▶ **Your goal**
An unaltered copy of every line below is the expected output.

▶ **Dataset content**
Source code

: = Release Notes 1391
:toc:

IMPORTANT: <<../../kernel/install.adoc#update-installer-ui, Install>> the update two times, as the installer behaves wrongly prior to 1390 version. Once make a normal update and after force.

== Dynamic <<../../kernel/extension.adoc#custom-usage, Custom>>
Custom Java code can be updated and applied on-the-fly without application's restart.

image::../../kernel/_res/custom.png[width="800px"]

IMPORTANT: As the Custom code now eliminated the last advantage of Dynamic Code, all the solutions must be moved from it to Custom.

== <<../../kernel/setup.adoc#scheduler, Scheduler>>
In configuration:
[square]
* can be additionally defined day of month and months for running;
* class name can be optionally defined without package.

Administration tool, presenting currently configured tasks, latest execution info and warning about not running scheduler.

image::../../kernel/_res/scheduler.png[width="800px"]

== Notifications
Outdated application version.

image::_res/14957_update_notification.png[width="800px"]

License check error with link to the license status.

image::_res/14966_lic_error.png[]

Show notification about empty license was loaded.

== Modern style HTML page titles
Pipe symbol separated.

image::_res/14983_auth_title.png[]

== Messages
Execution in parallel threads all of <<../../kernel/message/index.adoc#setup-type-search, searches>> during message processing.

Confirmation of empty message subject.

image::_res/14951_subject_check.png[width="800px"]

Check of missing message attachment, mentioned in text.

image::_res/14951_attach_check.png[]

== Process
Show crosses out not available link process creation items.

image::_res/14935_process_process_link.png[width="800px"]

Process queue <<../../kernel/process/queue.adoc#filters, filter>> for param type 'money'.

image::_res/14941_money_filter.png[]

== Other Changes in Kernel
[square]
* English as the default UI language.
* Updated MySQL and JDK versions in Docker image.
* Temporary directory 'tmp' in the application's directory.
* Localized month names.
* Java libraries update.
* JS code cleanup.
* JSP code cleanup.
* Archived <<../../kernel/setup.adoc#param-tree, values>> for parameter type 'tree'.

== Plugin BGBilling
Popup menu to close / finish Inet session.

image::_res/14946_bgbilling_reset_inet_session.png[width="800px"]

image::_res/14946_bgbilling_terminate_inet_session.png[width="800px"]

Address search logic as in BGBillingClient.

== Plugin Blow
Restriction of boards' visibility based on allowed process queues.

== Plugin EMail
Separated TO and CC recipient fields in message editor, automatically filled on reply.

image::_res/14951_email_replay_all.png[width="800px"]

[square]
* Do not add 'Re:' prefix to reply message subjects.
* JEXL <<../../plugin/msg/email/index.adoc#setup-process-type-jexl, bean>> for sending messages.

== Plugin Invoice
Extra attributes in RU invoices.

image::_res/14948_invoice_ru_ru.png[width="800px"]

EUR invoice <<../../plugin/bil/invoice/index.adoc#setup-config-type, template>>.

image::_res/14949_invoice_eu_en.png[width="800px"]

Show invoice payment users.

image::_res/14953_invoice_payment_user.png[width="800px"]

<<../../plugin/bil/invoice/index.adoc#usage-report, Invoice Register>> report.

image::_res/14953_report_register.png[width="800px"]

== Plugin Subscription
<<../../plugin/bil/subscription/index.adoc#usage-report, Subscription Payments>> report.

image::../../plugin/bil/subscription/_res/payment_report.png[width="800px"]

▶ **Solution to this exercise**
Source code

: = Release Notes 1391
:toc:

IMPORTANT: <<../../kernel/install.adoc#update-installer-ui, Install>> the update two times, as the installer behaves wrongly prior to 1390 version. Once make a normal update and after force.

== Dynamic <<../../kernel/extension.adoc#custom-usage, Custom>>
Custom Java code can be updated and applied on-the-fly without application's restart.

image::../../kernel/_res/custom.png[width="800px"]

IMPORTANT: As the Custom code now eliminated the last advantage of Dynamic Code, all the solutions must be moved from it to Custom.

== <<../../kernel/setup.adoc#scheduler, Scheduler>>
In configuration:
[square]
* can be additionally defined day of month and months for running;
* class name can be optionally defined without package.

Administration tool, presenting currently configured tasks, latest execution info and warning about not running scheduler.

image::../../kernel/_res/scheduler.png[width="800px"]

== Notifications
Outdated application version.

image::_res/14957_update_notification.png[width="800px"]

License check error with link to the license status.

image::_res/14966_lic_error.png[]

Show notification about empty license was loaded.

== Modern style HTML page titles
Pipe symbol separated.

image::_res/14983_auth_title.png[]

== Messages
Execution in parallel threads all of <<../../kernel/message/index.adoc#setup-type-search, searches>> during message processing.

Confirmation of empty message subject.

image::_res/14951_subject_check.png[width="800px"]

Check of missing message attachment, mentioned in text.

image::_res/14951_attach_check.png[]

== Process
Show crosses out not available link process creation items.

image::_res/14935_process_process_link.png[width="800px"]

Process queue <<../../kernel/process/queue.adoc#filters, filter>> for param type 'money'.

image::_res/14941_money_filter.png[]

== Other Changes in Kernel
[square]
* English as the default UI language.
* Updated MySQL and JDK versions in Docker image.
* Temporary directory 'tmp' in the application's directory.
* Localized month names.
* Java libraries update.
* JS code cleanup.
* JSP code cleanup.
* Archived <<../../kernel/setup.adoc#param-tree, values>> for parameter type 'tree'.

== Plugin BGBilling
Popup menu to close / finish Inet session.

image::_res/14946_bgbilling_reset_inet_session.png[width="800px"]

image::_res/14946_bgbilling_terminate_inet_session.png[width="800px"]

Address search logic as in BGBillingClient.

== Plugin Blow
Restriction of boards' visibility based on allowed process queues.

== Plugin EMail
Separated TO and CC recipient fields in message editor, automatically filled on reply.

image::_res/14951_email_replay_all.png[width="800px"]

[square]
* Do not add 'Re:' prefix to reply message subjects.
* JEXL <<../../plugin/msg/email/index.adoc#setup-process-type-jexl, bean>> for sending messages.

== Plugin Invoice
Extra attributes in RU invoices.

image::_res/14948_invoice_ru_ru.png[width="800px"]

EUR invoice <<../../plugin/bil/invoice/index.adoc#setup-config-type, template>>.

image::_res/14949_invoice_eu_en.png[width="800px"]

Show invoice payment users.

image::_res/14953_invoice_payment_user.png[width="800px"]

<<../../plugin/bil/invoice/index.adoc#usage-report, Invoice Register>> report.

image::_res/14953_report_register.png[width="800px"]

== Plugin Subscription
<<../../plugin/bil/subscription/index.adoc#usage-report, Subscription Payments>> report.

image::../../plugin/bil/subscription/_res/payment_report.png[width="800px"]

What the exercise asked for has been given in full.